◆ **TASK DETAILS**: Please retype the records below exactly, omitting any images.

◆ **DATA SUPPLIED**:
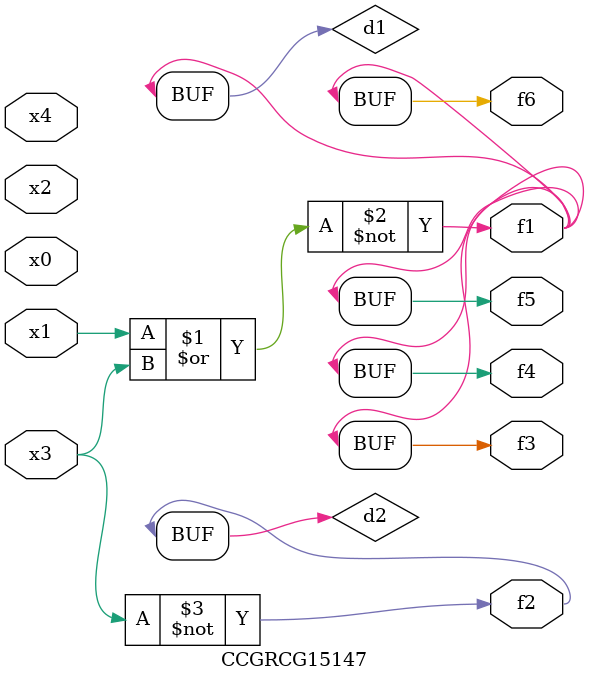
<source format=v>
module CCGRCG15147(
	input x0, x1, x2, x3, x4,
	output f1, f2, f3, f4, f5, f6
);

	wire d1, d2;

	nor (d1, x1, x3);
	not (d2, x3);
	assign f1 = d1;
	assign f2 = d2;
	assign f3 = d1;
	assign f4 = d1;
	assign f5 = d1;
	assign f6 = d1;
endmodule

</source>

◆ **YOUR RESPONSE**:
<source format=v>
module CCGRCG15147(
	input x0, x1, x2, x3, x4,
	output f1, f2, f3, f4, f5, f6
);

	wire d1, d2;

	nor (d1, x1, x3);
	not (d2, x3);
	assign f1 = d1;
	assign f2 = d2;
	assign f3 = d1;
	assign f4 = d1;
	assign f5 = d1;
	assign f6 = d1;
endmodule

</source>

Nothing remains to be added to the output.